▸ WORK ORDER
Please filter the entries and return only the lines that include "left".

▸ MATERIAL FOR THE TASK
- - - -

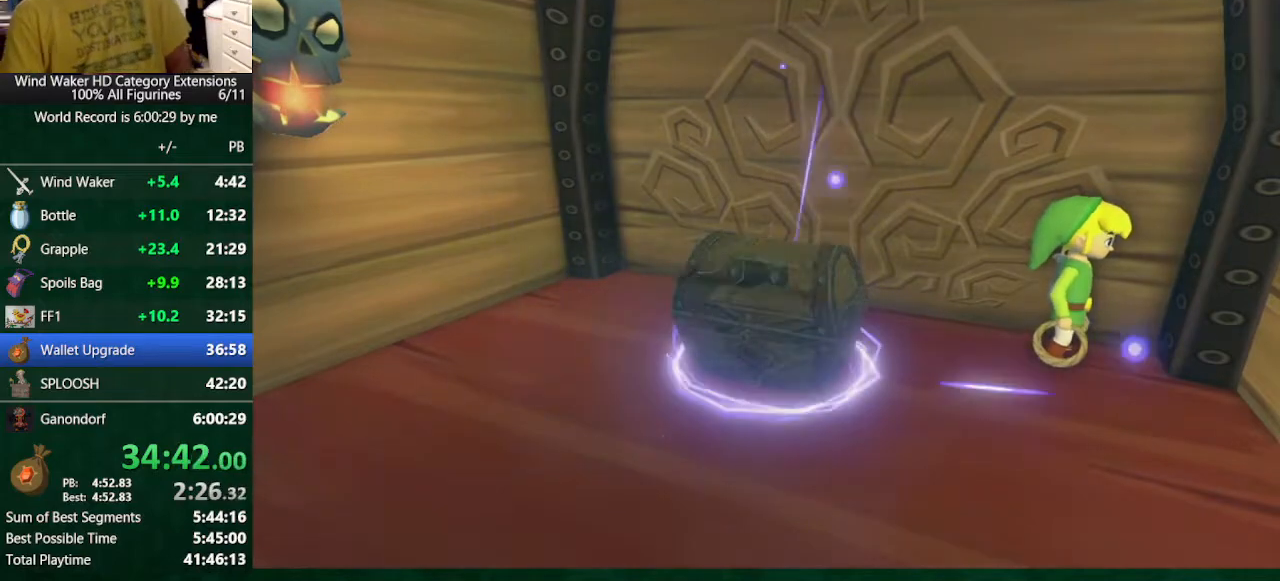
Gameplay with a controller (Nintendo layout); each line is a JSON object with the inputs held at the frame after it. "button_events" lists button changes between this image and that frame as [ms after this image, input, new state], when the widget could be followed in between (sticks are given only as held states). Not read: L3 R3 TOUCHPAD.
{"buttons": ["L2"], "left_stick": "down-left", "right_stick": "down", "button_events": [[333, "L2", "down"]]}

- - - -

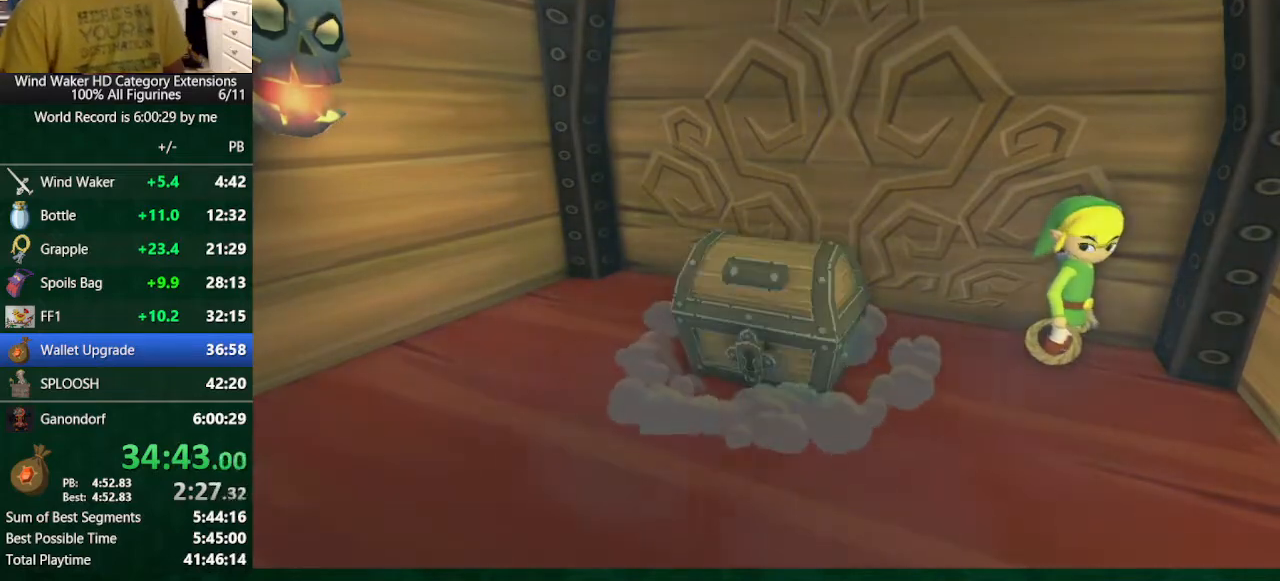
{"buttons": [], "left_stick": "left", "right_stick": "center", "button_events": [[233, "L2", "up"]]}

- - - -

▸ OUTPUT OF THE EXERCISE
{"buttons": ["L2"], "left_stick": "down-left", "right_stick": "down", "button_events": [[333, "L2", "down"]]}
{"buttons": [], "left_stick": "left", "right_stick": "center", "button_events": [[233, "L2", "up"]]}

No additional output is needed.